As someone who has spent almost 20 years (on and off) writing C and C++, I don't believe it. C/C++ lets you go as close to hardware as you would possibly want. Want SIMD? Easy. Want custom memory allocation (a big deal if you allocate/deallocate a ton)? Sure, why not. Want to profile and optimize cache locality and memory layout? Knock yourself out. Memory alignment? Yup. Branch hints? Of course. I could continue with this, but as someone who has written performance-sensitive code you already know most if not all of this. It's not a coincidence that e.g. high performance linear algebra libs are written in C.

And it baffles me that anyone would even consider writing 100KLOC+ project in something as lax as Python. That's just asking for trouble.
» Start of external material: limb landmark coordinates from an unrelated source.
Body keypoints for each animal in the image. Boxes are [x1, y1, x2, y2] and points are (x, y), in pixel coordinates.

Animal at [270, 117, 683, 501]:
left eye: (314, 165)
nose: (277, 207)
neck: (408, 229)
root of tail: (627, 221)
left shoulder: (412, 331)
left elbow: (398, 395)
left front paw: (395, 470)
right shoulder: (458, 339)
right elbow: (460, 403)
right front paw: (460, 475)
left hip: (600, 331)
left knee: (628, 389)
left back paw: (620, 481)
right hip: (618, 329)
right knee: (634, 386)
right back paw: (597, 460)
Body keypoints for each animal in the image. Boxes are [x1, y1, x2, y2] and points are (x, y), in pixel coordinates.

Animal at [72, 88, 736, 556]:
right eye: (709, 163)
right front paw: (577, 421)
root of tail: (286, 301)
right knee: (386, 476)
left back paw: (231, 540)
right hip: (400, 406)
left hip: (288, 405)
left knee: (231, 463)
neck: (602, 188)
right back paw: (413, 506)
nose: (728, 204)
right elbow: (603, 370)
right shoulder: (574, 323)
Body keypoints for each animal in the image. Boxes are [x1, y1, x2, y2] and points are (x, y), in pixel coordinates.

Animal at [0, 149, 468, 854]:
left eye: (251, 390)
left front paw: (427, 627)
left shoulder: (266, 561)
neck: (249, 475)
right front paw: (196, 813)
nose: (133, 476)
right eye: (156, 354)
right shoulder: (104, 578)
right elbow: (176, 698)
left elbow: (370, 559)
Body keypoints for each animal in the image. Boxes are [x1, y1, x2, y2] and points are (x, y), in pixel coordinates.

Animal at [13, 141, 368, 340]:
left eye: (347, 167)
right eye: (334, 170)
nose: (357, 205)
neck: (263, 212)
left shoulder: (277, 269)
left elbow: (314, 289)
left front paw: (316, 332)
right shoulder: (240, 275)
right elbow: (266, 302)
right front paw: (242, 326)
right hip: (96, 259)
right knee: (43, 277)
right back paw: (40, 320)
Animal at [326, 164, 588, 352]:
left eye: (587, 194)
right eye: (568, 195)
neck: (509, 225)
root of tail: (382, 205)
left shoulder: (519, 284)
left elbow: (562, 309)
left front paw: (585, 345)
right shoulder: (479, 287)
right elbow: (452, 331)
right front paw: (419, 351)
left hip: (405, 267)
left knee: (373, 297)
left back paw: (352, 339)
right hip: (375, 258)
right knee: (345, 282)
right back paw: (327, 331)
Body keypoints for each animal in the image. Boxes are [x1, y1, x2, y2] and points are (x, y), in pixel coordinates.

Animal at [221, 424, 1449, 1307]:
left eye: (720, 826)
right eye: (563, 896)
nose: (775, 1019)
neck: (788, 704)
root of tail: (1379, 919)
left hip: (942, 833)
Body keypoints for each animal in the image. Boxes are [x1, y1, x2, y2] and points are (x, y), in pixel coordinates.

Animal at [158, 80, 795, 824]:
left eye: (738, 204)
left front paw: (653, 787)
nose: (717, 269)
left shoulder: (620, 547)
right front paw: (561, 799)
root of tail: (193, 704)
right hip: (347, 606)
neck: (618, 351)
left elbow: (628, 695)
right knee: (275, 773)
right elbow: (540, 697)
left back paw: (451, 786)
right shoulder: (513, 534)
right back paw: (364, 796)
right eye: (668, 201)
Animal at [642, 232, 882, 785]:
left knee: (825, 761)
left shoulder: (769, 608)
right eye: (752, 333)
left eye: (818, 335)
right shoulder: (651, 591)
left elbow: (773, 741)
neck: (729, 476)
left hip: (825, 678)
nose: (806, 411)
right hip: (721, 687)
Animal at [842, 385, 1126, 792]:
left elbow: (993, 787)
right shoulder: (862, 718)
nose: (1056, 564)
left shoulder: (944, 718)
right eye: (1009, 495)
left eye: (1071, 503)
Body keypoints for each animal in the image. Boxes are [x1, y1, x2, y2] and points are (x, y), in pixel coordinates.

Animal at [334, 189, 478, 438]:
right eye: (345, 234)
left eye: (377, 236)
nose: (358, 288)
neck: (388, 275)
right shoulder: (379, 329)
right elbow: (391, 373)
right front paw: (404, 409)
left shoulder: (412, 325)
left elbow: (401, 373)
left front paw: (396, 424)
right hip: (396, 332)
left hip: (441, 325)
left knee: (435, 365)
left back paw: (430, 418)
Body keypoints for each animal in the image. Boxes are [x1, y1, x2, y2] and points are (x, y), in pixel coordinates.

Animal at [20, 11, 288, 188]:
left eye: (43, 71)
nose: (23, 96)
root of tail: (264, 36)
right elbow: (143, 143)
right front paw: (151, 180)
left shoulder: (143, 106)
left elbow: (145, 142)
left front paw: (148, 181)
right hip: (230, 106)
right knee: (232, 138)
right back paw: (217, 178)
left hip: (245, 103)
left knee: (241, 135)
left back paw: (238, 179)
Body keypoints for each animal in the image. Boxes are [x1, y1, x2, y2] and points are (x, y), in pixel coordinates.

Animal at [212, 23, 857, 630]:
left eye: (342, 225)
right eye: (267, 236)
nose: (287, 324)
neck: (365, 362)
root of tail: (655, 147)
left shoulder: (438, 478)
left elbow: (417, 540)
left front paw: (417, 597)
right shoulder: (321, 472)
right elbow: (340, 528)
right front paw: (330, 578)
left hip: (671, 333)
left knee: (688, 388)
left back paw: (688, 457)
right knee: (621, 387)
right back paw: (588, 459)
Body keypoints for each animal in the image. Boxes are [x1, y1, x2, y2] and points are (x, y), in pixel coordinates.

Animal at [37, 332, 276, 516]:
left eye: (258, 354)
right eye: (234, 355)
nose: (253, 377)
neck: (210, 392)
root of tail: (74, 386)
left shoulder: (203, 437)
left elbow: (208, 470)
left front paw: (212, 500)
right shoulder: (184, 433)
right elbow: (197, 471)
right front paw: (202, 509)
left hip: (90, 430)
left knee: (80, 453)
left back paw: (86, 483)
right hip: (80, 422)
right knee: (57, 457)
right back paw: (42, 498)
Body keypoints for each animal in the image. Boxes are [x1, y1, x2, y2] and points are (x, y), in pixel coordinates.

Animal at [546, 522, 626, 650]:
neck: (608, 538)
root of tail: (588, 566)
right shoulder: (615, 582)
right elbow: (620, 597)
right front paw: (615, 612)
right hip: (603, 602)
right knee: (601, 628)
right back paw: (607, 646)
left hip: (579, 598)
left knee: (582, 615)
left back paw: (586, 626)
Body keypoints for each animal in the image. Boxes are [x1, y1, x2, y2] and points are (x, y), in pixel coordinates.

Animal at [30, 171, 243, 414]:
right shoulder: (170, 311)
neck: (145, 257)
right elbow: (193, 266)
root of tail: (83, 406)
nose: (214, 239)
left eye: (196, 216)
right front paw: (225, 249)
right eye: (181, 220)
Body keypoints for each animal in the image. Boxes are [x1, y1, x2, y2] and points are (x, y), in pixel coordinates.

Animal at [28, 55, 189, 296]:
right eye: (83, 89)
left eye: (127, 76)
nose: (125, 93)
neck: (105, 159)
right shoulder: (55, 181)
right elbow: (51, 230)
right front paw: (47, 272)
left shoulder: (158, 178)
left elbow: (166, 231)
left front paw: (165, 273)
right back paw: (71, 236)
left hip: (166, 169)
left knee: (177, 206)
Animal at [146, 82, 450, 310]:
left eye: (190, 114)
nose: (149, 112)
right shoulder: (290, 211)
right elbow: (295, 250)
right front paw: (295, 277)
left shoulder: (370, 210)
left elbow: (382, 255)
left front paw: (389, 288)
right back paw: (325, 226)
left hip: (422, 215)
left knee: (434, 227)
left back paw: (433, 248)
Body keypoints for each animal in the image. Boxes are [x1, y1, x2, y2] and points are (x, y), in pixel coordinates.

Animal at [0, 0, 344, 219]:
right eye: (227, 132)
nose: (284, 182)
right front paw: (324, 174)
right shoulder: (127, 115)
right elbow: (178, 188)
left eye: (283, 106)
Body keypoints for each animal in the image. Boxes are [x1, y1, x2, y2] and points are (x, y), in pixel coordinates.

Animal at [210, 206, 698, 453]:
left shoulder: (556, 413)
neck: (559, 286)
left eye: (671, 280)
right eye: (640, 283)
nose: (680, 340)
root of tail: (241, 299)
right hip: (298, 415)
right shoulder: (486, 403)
>It used to be that Python's lack of performance didn't matter because disks and networks were so slow things were IO bound. In more and more cases that's just not true anymore.

That's generally a valid statement. But it's why PyPy and Nuitka exist. Pyston and Pyjion are up and coming in this area.

>And it baffles me that anyone would even consider writing 100KLOC+ project in something as lax as Python. That's just asking for trouble.

That's why Python 3.5 has type annotations. It increases the amount of sane usecases for Python going forward.

Let me add I'm with you though in your general thought. The DB/IO bottleneck myth needs to die. We do need more performance, on the order of Elixir. CPU performance at that level or above removes a whole class of application issues. Not sure C's performance is needed though unless you're doing systems programming.

I just happen to like Python as a language, so happy to fly the flag on the various solutions to make it fit that truly needed aspect.

> As someone who has spent almost 20 years (on and off) writing C and C++, I don't believe it. C/C++ lets you go as close to hardware as you would possibly want. Want SIMD? Easy. Want custom memory allocation (a big deal if you allocate/deallocate a ton)? Sure, why not. Want to profile and optimize cache locality and memory layout? Knock yourself out. Memory alignment? Yup. Branch hints? Of course. I could continue with this, but as someone who has written performance-sensitive code you already know most if not all of this. It's not a coincidence that e.g. high performance linear algebra libs are written in C.

Which you can use in Python. I'm a C guy myself, but this bullshit "do it all in C" attitude needs to be calmed down a bit. Python is a great language for many reasons, and you can make up for its downsides by using Python libraries that are implemented in C.

Have you seen numba? Compiles numerical python approaching fortran speeds
...unless you have to call into Numpy or Python C-API frequently in a hot loop. That's bit of a bummer. I would rather write array indexing in Numpy notation than do that error-prone indexing by hand (in Cythonic C). I think there was something in the works to deal with this problem, not up do date on it.
Is Shedskin still actively maintained? I haven't looked in a long time but last I saw it hadn't gotten any updates in a couple years (maybe I have corrupted memory though ;)

Anyhow, the relatively new Nuitka project seems to be aiming to tackle the python-to-c++ compiler problem, and seems to have a lot of promise. Really good compatibility, apparently decent speedups, and cross platform support. Works into Python3 too. I have a lot of hope!

I don't think it is. But that doesn't mean it doesn't still work :) But yeah, Nuitka is probably a more interesting target for new code.